Data provided START

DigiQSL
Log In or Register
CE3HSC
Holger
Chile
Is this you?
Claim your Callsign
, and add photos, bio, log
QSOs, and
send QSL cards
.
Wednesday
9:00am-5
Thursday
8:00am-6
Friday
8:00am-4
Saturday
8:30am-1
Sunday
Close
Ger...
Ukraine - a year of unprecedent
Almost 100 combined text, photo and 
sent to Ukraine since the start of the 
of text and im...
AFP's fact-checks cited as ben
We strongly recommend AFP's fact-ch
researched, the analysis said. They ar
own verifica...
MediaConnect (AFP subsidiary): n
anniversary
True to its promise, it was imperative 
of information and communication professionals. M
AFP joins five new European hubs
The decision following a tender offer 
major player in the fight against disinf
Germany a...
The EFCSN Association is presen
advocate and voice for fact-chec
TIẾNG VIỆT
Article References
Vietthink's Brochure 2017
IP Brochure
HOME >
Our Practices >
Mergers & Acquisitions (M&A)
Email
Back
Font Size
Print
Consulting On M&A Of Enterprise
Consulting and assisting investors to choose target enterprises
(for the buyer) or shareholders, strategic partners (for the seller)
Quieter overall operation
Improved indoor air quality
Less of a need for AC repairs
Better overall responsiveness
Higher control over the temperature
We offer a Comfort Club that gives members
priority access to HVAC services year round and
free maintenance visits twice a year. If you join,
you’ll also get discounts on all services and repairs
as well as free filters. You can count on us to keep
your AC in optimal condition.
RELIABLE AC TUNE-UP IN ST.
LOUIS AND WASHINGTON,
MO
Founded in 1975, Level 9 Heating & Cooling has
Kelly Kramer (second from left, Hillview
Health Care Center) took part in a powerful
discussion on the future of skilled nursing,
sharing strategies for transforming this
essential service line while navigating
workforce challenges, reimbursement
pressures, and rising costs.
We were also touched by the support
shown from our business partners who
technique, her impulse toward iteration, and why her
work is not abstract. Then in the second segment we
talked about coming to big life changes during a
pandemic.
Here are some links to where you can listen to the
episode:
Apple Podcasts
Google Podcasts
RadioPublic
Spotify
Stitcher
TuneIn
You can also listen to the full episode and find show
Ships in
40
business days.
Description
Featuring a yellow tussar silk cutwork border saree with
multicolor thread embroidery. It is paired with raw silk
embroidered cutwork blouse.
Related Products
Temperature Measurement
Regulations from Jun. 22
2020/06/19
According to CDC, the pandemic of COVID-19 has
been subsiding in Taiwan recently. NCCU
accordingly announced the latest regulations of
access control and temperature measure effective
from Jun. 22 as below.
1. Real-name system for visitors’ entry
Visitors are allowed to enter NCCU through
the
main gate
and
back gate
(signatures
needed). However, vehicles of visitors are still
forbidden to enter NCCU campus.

Data provided END

Each line above is to be reproduced exactly.

DigiQSL
Log In or Register
CE3HSC
Holger
Chile
Is this you?
Claim your Callsign
, and add photos, bio, log
QSOs, and
send QSL cards
.
Wednesday
9:00am-5
Thursday
8:00am-6
Friday
8:00am-4
Saturday
8:30am-1
Sunday
Close
Ger...
Ukraine - a year of unprecedent
Almost 100 combined text, photo and 
sent to Ukraine since the start of the 
of text and im...
AFP's fact-checks cited as ben
We strongly recommend AFP's fact-ch
researched, the analysis said. They ar
own verifica...
MediaConnect (AFP subsidiary): n
anniversary
True to its promise, it was imperative 
of information and communication professionals. M
AFP joins five new European hubs
The decision following a tender offer 
major player in the fight against disinf
Germany a...
The EFCSN Association is presen
advocate and voice for fact-chec
TIẾNG VIỆT
Article References
Vietthink's Brochure 2017
IP Brochure
HOME >
Our Practices >
Mergers & Acquisitions (M&A)
Email
Back
Font Size
Print
Consulting On M&A Of Enterprise
Consulting and assisting investors to choose target enterprises
(for the buyer) or shareholders, strategic partners (for the seller)
Quieter overall operation
Improved indoor air quality
Less of a need for AC repairs
Better overall responsiveness
Higher control over the temperature
We offer a Comfort Club that gives members
priority access to HVAC services year round and
free maintenance visits twice a year. If you join,
you’ll also get discounts on all services and repairs
as well as free filters. You can count on us to keep
your AC in optimal condition.
RELIABLE AC TUNE-UP IN ST.
LOUIS AND WASHINGTON,
MO
Founded in 1975, Level 9 Heating & Cooling has
Kelly Kramer (second from left, Hillview
Health Care Center) took part in a powerful
discussion on the future of skilled nursing,
sharing strategies for transforming this
essential service line while navigating
workforce challenges, reimbursement
pressures, and rising costs.
We were also touched by the support
shown from our business partners who
technique, her impulse toward iteration, and why her
work is not abstract. Then in the second segment we
talked about coming to big life changes during a
pandemic.
Here are some links to where you can listen to the
episode:
Apple Podcasts
Google Podcasts
RadioPublic
Spotify
Stitcher
TuneIn
You can also listen to the full episode and find show
Ships in
40
business days.
Description
Featuring a yellow tussar silk cutwork border saree with
multicolor thread embroidery. It is paired with raw silk
embroidered cutwork blouse.
Related Products
Temperature Measurement
Regulations from Jun. 22
2020/06/19
According to CDC, the pandemic of COVID-19 has
been subsiding in Taiwan recently. NCCU
accordingly announced the latest regulations of
access control and temperature measure effective
from Jun. 22 as below.
1. Real-name system for visitors’ entry
Visitors are allowed to enter NCCU through
the
main gate
and
back gate
(signatures
needed). However, vehicles of visitors are still
forbidden to enter NCCU campus.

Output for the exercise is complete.